Data and/or research tools used in the preparation of this manuscript were obtained from the NIH supported National Database for Autism Research (NDAR). NDAR is a collaborative informatics system created by the National Institutes of Health to provide a national resource to support and accelerate research in autism. Dataset identifier DOI: 10.15154/1504156. This manuscript reflects the views of the authors and may not reflect the opinions or views of the NIH or of the Submitters submitting original data to NDAR. These data are not available for dissemination through our organisation.

The authors would like to thank Melissa Raven for critically reviewing the manuscript and suggesting important changes, and Elia Abi-Jaoude for critically reviewing and editing the manuscript.

Conflict of interest

Both authors are supported by a grant from the Laura & John Arnold Foundation administered by the RIAT Support Center, University of Maryland. JJ has acted as a paid consultant to Baum Hedlund Aristei Goldman in relation to studies of citalopram and paroxetine in children and adolescents, but not in the last three years.

Informed consent

This article was prepared using information from TADS publications, the TADS public database on NDAR, the FDA’s FAERS and correspondence with described parties. This article was not commissioned.

There was no patient or public involvement in the preparation of this manuscript.
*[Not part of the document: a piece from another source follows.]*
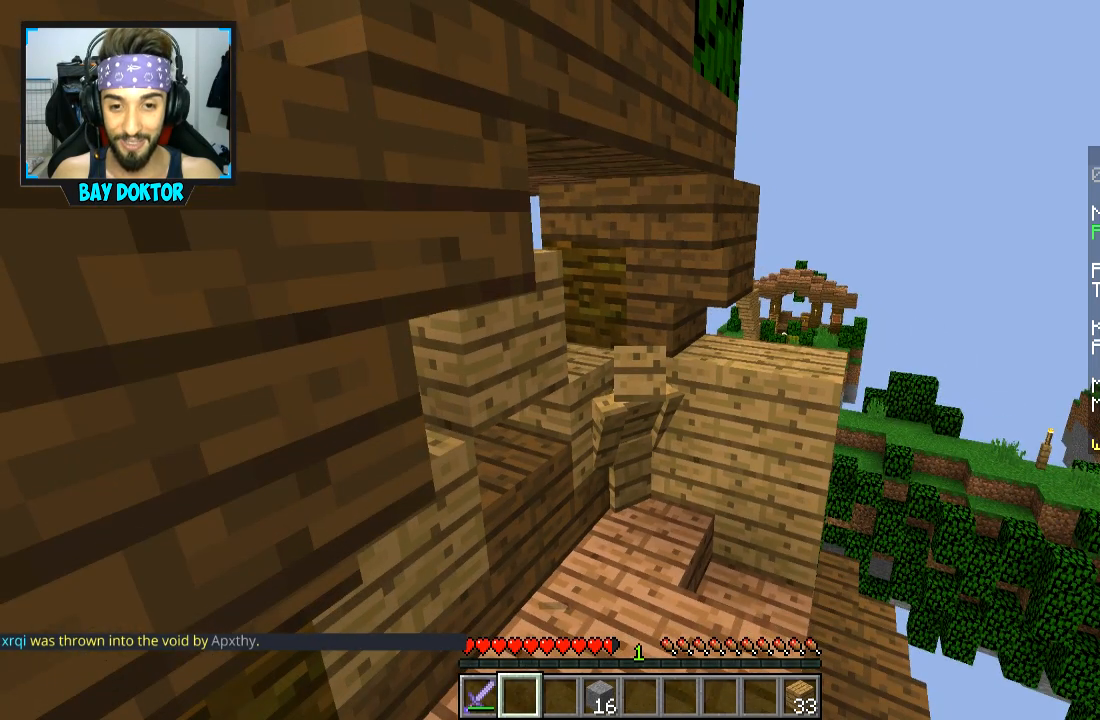
{"keys": ["w"], "mouse": [], "events": [[50, "d", "down"], [100, "d", "up"], [451, "w", "down"]]}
Data reported in this manuscript form part of a secondary analysis of TADS and did not require human ethics approval.

The authors’ funders were not involved in study design and the collection, analysis, and interpretation of data and the writing of the article. Dr Peter Doshi (RIAT Support Center) was consulted in the authors’ decision to submit the manuscript for publication.

All correspondence provided in Supplementary Appendices AC has been reproduced with permission from the sender. If permission has not been provided, material has been redacted (as is indicated by the appendices’ indices). The wording of several paragraphs was modified according to requests from Duke University’s legal counsel after we invited them to review relevant sections of our manuscript. Duke’s legal counsel, Ann Bradley, acted as a liaison to our team and provided scientific data and legal arguments in response to many of our queries. Unfortunately, she recently rescinded permission for her emails to be published.